Britische Marine Soldaten befürchteten Erschießung


Die vom Iran freigelassenen britischen Marineangehörigen haben über die schreckliche Zeit ihrer Gefangenschaft berichtet. Sie seien in Isolationshaft gehalten und mit Psychodruck zu falschen Aussagen gezwungen worden.

Vom Iran nach knapp zwei Wochen Gefangenschaft freigelassene britische Marineangehörige haben ihre in Teheran gemachten Aussagen zurückgenommen. Sie seien definitiv nicht in iranische Hoheitsgewässer eingedrungen, sagte einer der Soldaten bei einer Pressekonferenz auf dem Marinestützpunkt Chivenor. Entgegen früheren Erklärungen im iranischen Fernsehen betonte ein Offizier im Namen seiner Kameraden, sie seien in irakischen Gewässern gewesen, als sie am 23. März von iranischen Revolutionsgarden festgenommen wurden. Sie hätten ihre Position ständig über das Satellitenortungssystem GPS kontrolliert.

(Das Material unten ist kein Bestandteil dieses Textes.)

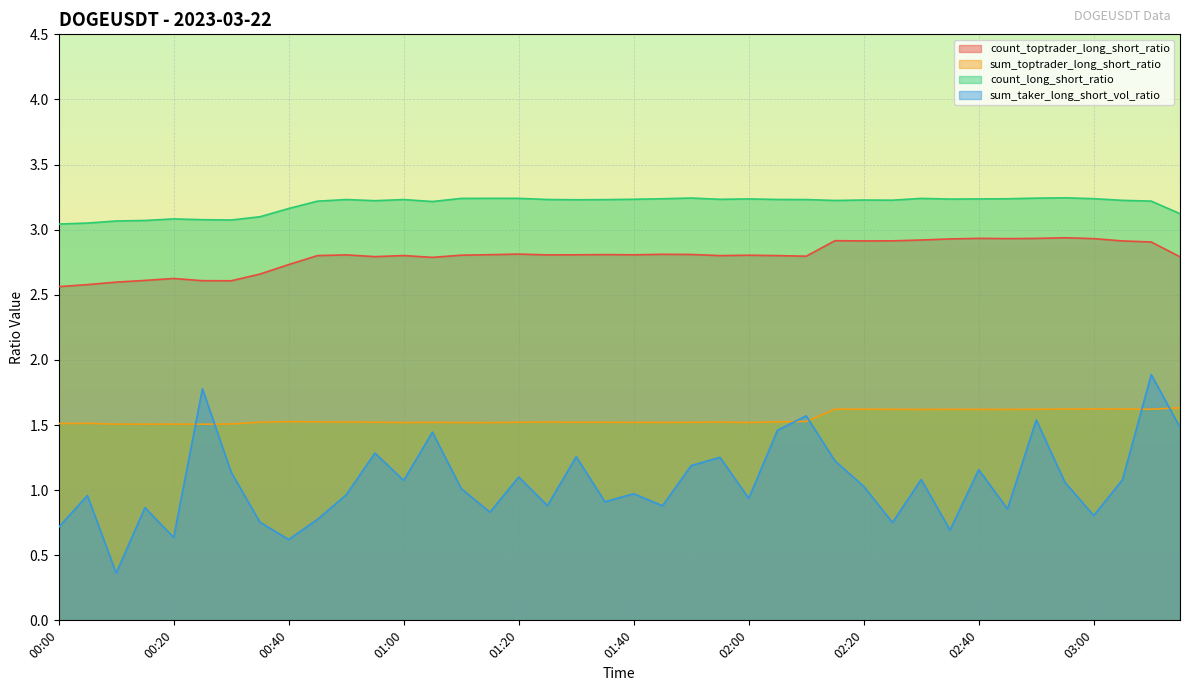

What is the label of the 34th point from the right?

00:30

Die Soldaten betonten, sie hätten sich bewusst zurückgehalten, um einen Zwischenfall mit unberechenbaren internationalen Konsequenzen zu vermeiden. Die Option einer Gegenwehr habe einfach nicht bestanden. Einige der Revolutionsgardisten hätten sich ausgesprochen aggressiv verhalten.

Auf der Pressekonferenz erschienen sechs der insgesamt 15 britischen Marineangehörigen. Eigenen Angaben zufolge wurden sie gefesselt und mit verbundenen Augen in Isolationshaft gehalten. Zudem hätten die Iraner ihnen sieben Jahre Gefängnis angedroht und sie damit zu falschen Aussagen gezwungen, erklärten sie. "Wir wurden fast jede Nacht verhört und uns wurden zwei Möglichkeiten gegeben: Wir könnten bald wieder in einem Flugzeug nach Großbritannien sitzen, wenn wir zugäben, dass wir vom Weg abgekommen seien. Wenn wir das nicht täten, würde uns sieben Jahre Haft drohen." Sie berichteten, sie seien mit verbundenen Augen zudem an eine Wand gestellt worden, während Waffen entsichert worden seien. Sie hätten "das Schlimmste befürchtet".

Die 14 Männer und eine Frau waren am Donnerstag nach zweiwöchiger Gefangenschaft im Iran zu ihren Familien in Großbritannien zurückgekehrt. Sie waren bei einem Schiffseinsatz in iranisch-irakischen Grenzgewässern festgenommen worden. Die Regierung in Teheran wirft ihnen vor, in iranisches Hoheitsgebiet eingedrungen zu sein, was Großbritannien bestreitet.